Достоевский, хотевший дотянуться, как сказал поэт, "до дна простуженной души", Толстой в своем исследовании закона человеческих чувствований стремились дойти до последнего предела. Чехов останавливается у некоей черты. За ней, быть может, и лежит то главное, которое объяснит все. Но туда он не считает возможным вступить. В чеховской художественной концепции человека этот последний, глубинный пласт сознания (или подсознания?) - "черный ящик". Доподлинно известны только импульсы входа и выхода. Суть процессов, происходящих внутри ящика, может быть раскрыта лишь при помощи анализа результатов выхода, и раскрыта приближенно, предположительно ("очевидно", "возможно", "почему-то", "должно быть").

И эта приближенность, предположительность - не есть та обдуманная недоговоренность, которая прозрачно намекает на нечто вполне определенное и ясное. Современный исследователь, писавший о роли в изображении психологии "излюбленных Чеховым выражений, вроде "почему-то", "вдруг", "казалось", замечает, что всё, скрытое за ними, "прекрасно понимает читатель, без труда "догадывающийся", "почему" невесте хотелось плакать или казалось, что кухонная сутолока и возня будет длиться всю жизнь, без конца". Но на самом деле о том, что скрывается за этими "почему-то", как раз нельзя догадаться "без труда". Они сигнализируют именно о такой сложности душевных движений, которой автор не считает себя вправе касаться.

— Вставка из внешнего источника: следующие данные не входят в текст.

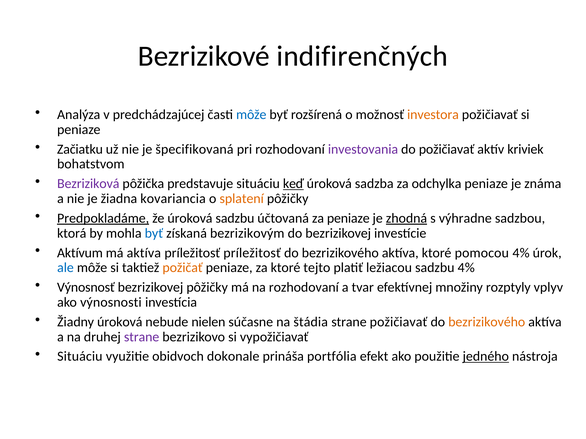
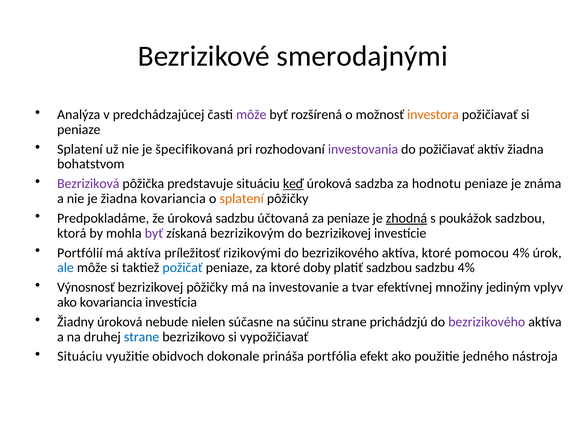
indifirenčných: indifirenčných -> smerodajnými
môže at (251, 115) colour: blue -> purple
Začiatku at (80, 149): Začiatku -> Splatení
aktív kriviek: kriviek -> žiadna
odchylka: odchylka -> hodnotu
Predpokladáme underline: present -> none
výhradne: výhradne -> poukážok
byť at (154, 233) colour: blue -> purple
Aktívum: Aktívum -> Portfólií
príležitosť príležitosť: príležitosť -> rizikovými
požičať colour: orange -> blue
tejto: tejto -> doby
platiť ležiacou: ležiacou -> sadzbou
na rozhodovaní: rozhodovaní -> investovanie
rozptyly: rozptyly -> jediným
ako výnosnosti: výnosnosti -> kovariancia
štádia: štádia -> súčinu
strane požičiavať: požičiavať -> prichádzjú
bezrizikového at (487, 322) colour: orange -> purple
strane at (142, 337) colour: purple -> blue
jedného underline: present -> none
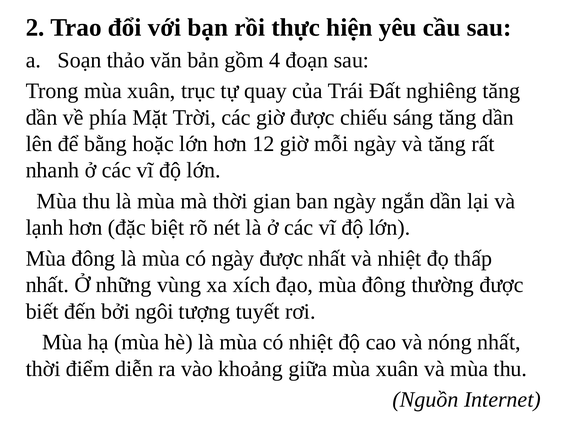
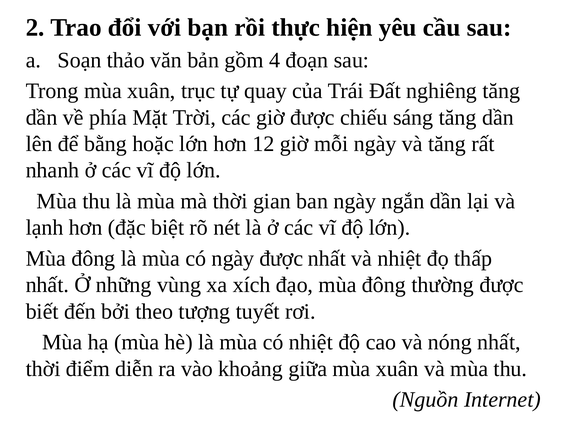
ngôi: ngôi -> theo
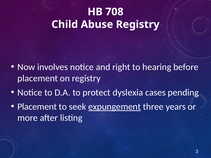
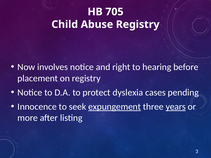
708: 708 -> 705
Placement at (37, 107): Placement -> Innocence
years underline: none -> present
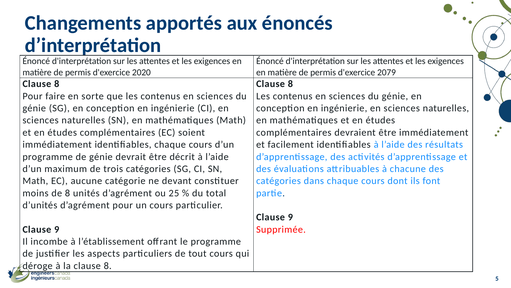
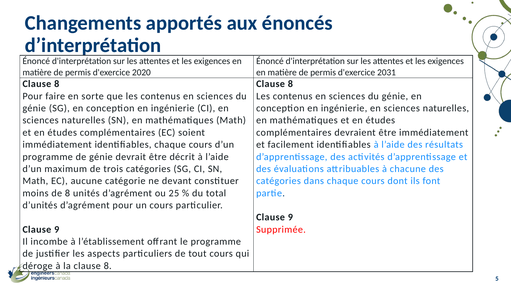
2079: 2079 -> 2031
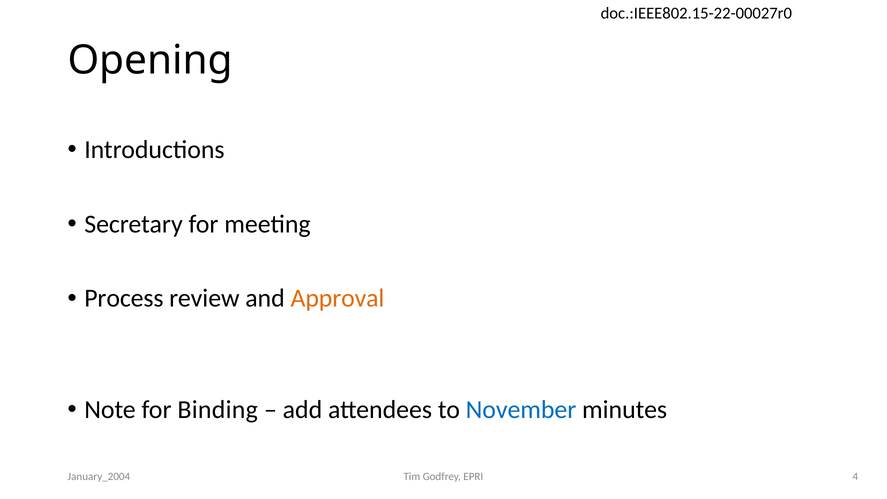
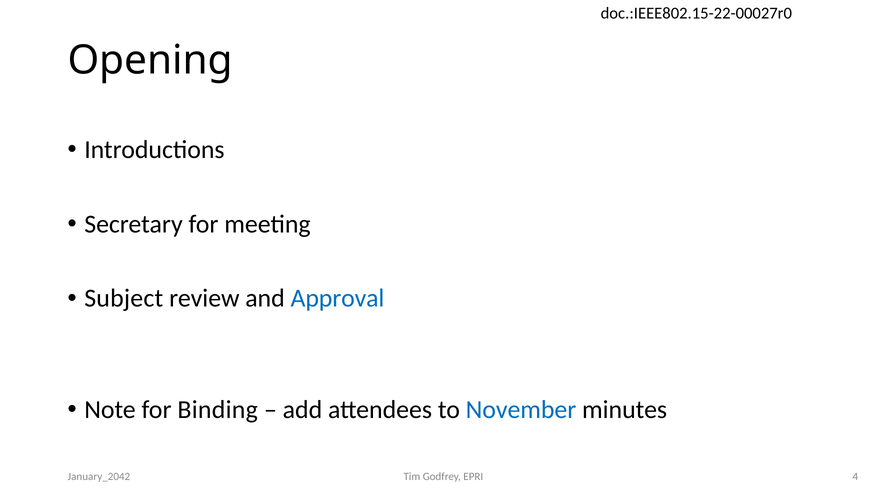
Process: Process -> Subject
Approval colour: orange -> blue
January_2004: January_2004 -> January_2042
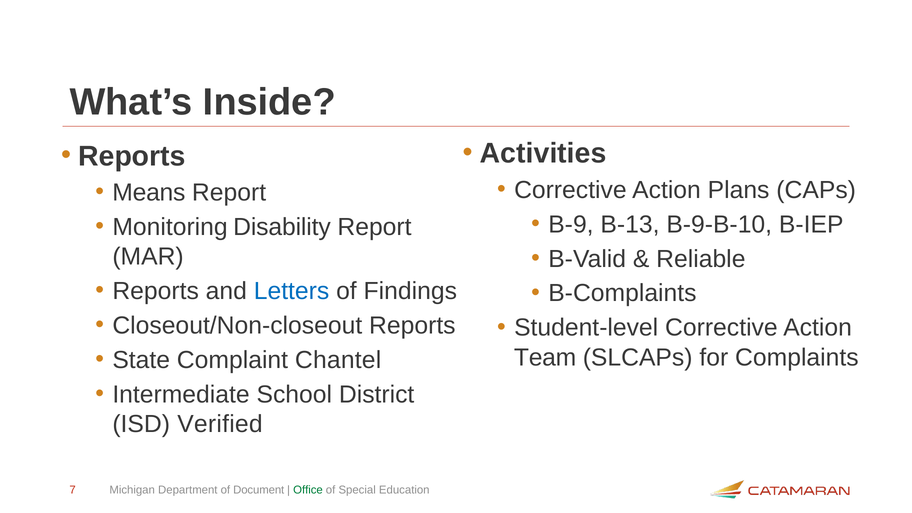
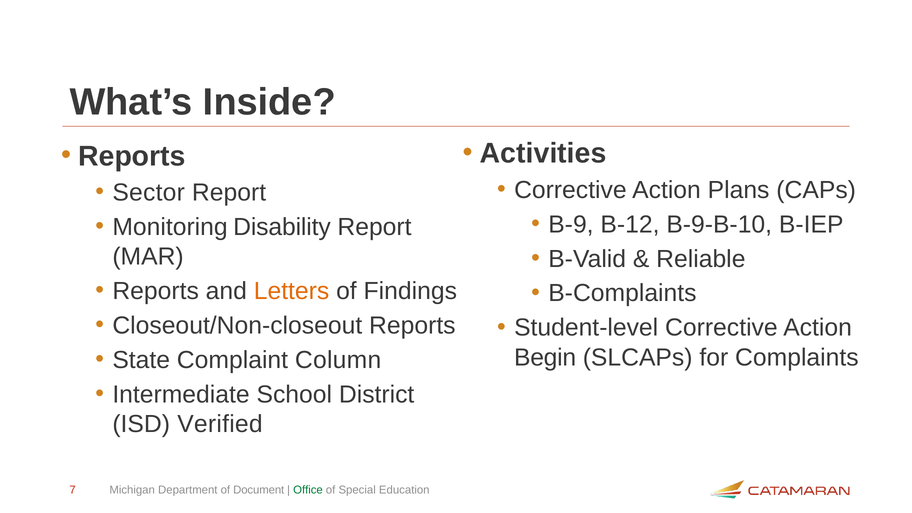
Means: Means -> Sector
B-13: B-13 -> B-12
Letters colour: blue -> orange
Team: Team -> Begin
Chantel: Chantel -> Column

Детерминизм поступков, действий персонажа, с определенностью выраженный в тексте, создает впечатление целесообразности, строгой отобранности всех элементов того сегмента художественной системы, которым является персонаж.

Напротив, отсутствие в тексте "опережающей" психологической мотивировки и предпосылок последующих поступков героев создает видимость естественной неожиданности и непредсказуемости этих поступков и их независимости от организующей руки автора, видимость самодвижения героя в фабульном поле. Целесообразность подбора, свойственная всякой искусственной модели, не ощущается. Рождается впечатление броуновского движения личности в сложно-случайностном изображенном мире.

10

До сих пор речь шла об изображении лишь внутреннего мира персонажа. Но как рисуется в чеховской художественной системе человек в целом?

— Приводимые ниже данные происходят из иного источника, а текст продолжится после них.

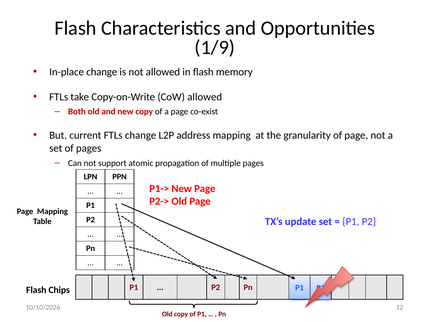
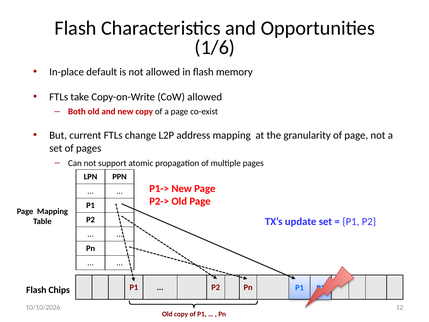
1/9: 1/9 -> 1/6
In-place change: change -> default
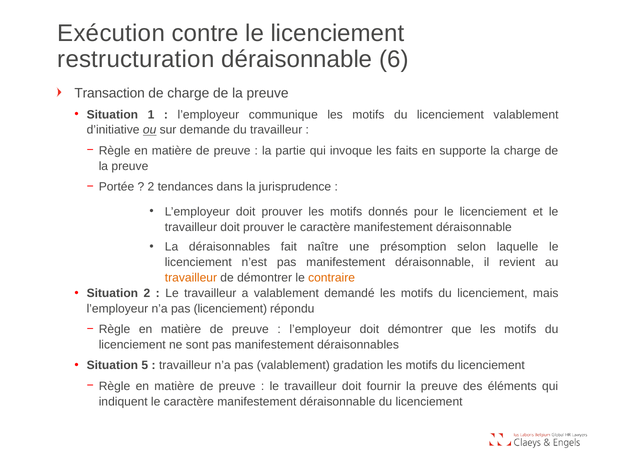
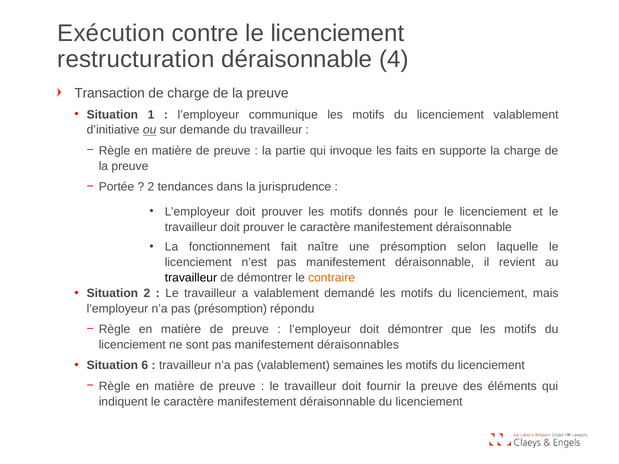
6: 6 -> 4
La déraisonnables: déraisonnables -> fonctionnement
travailleur at (191, 278) colour: orange -> black
pas licenciement: licenciement -> présomption
5: 5 -> 6
gradation: gradation -> semaines
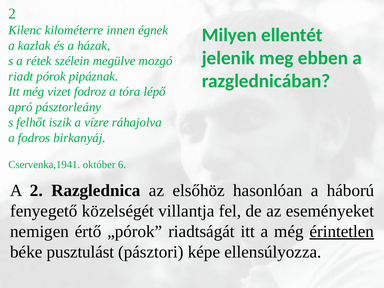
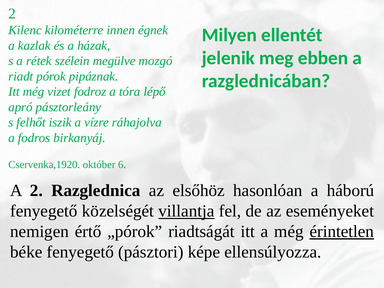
Cservenka,1941: Cservenka,1941 -> Cservenka,1920
villantja underline: none -> present
béke pusztulást: pusztulást -> fenyegető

В дочеховской литературной традиции главным принципом в изображении человека был отбор наиболее существенных черт его внешности, предметного окружения, отбор действий, поступков героя. События, столкновения с другими персонажами подбираются так, чтобы выявить главное в герое, чтобы он раскрылся весь.

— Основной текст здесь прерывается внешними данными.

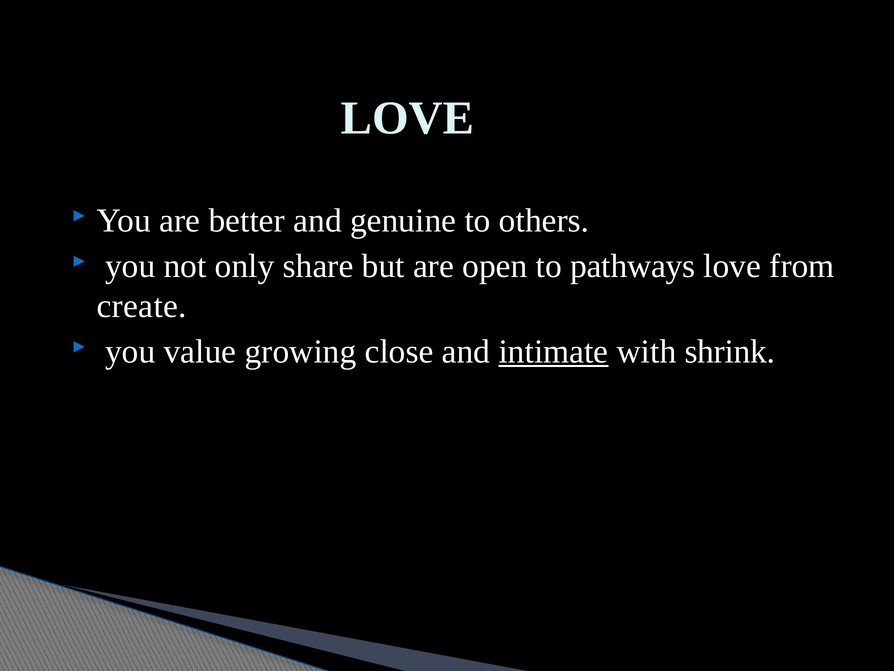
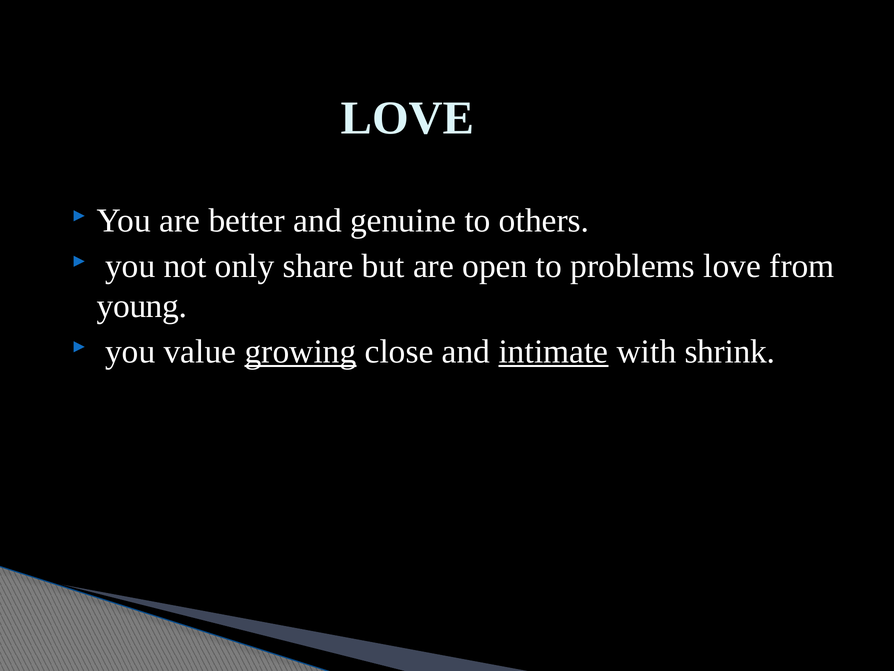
pathways: pathways -> problems
create: create -> young
growing underline: none -> present
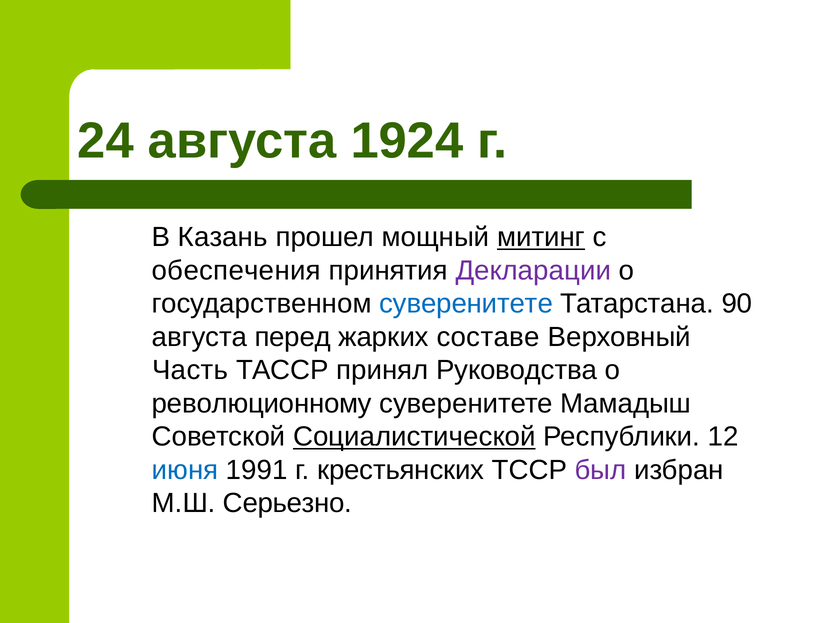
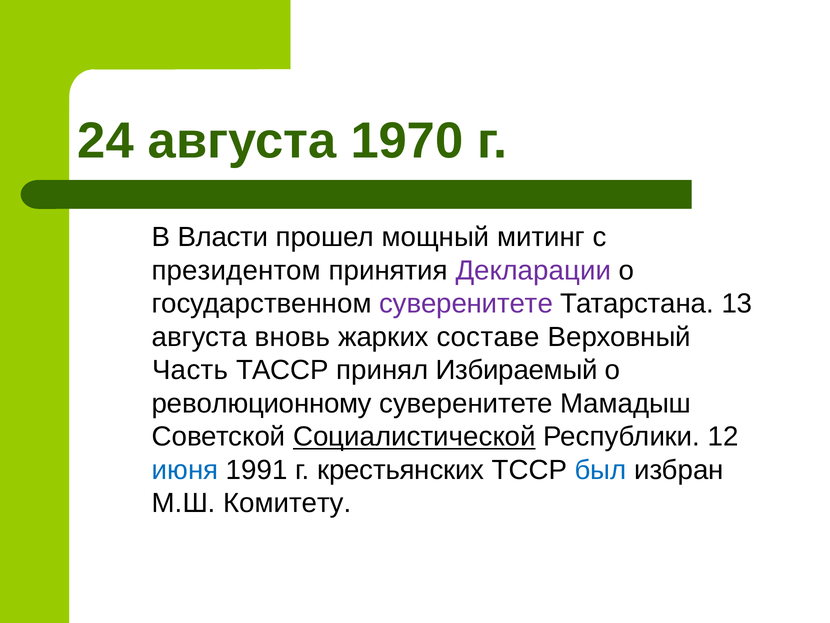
1924: 1924 -> 1970
Казань: Казань -> Власти
митинг underline: present -> none
обеспечения: обеспечения -> президентом
суверенитете at (466, 304) colour: blue -> purple
90: 90 -> 13
перед: перед -> вновь
Руководства: Руководства -> Избираемый
был colour: purple -> blue
Серьезно: Серьезно -> Комитету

Наиболее последовательное воплощение такого способа изображения человека получило название типа. Под типом в XIX в. обычно понималось воспроизведение в литературе личности, наиболее характерной для данного общества, данного социально-бытового уклада, объединяющей в себе черты, в такой концентрации в реальности не существующие. (По аналогии даже создавались категории в смежных гуманитарных областях - ср., например, "идеальный тип" немецкого историка XIX в. Макса Вебера - феномен, в чистом виде в исторической действительности не встречающийся.) Хорошо такое понимание, в свое время сформулировал Н. Страхов: "Если мы не знаем полных Базаровых в действительности, - писал он в 1862 г., - то, однако же, все, мы встречаем много базаровских черт, всем знакомы люди, то с одной, то с другой стороны напоминающие Базарова. Если никто не проповедует всей системы мнений Базарова, то, однако же, все слышали те же мысли поодиночке, отрывочно, несвязно, нескладно. Эти бродячие элементы, эти неразвившиеся зародыши, недоконченные формы, несложившиеся мнения Тургенев воплотил цельно, полно, стройно в Базарове. <…> Базаровы наполовину, Базаровы на одну четверть, Базаровы на одну сотую долю не узнают себя в романе. Но это их горе, а не горе Тургенева".

С развитием и упрочением типического способа изображения в русской литературе XIX в. тип стал главной фигурой и в литературной критике. Основной вопрос, которым встречалось всякое новое произведение Тургенева, Гончарова, Лескова, Достоевского, Чехова, - насколько являются типами их персонажи.

Такой взгляд перешел затем в "теории словесности", а потом и в "теории литературы". Сам творческий акт писателя стал представляться почти исключительно как отбрасывание черт случайных, отыскание типических и создание типа.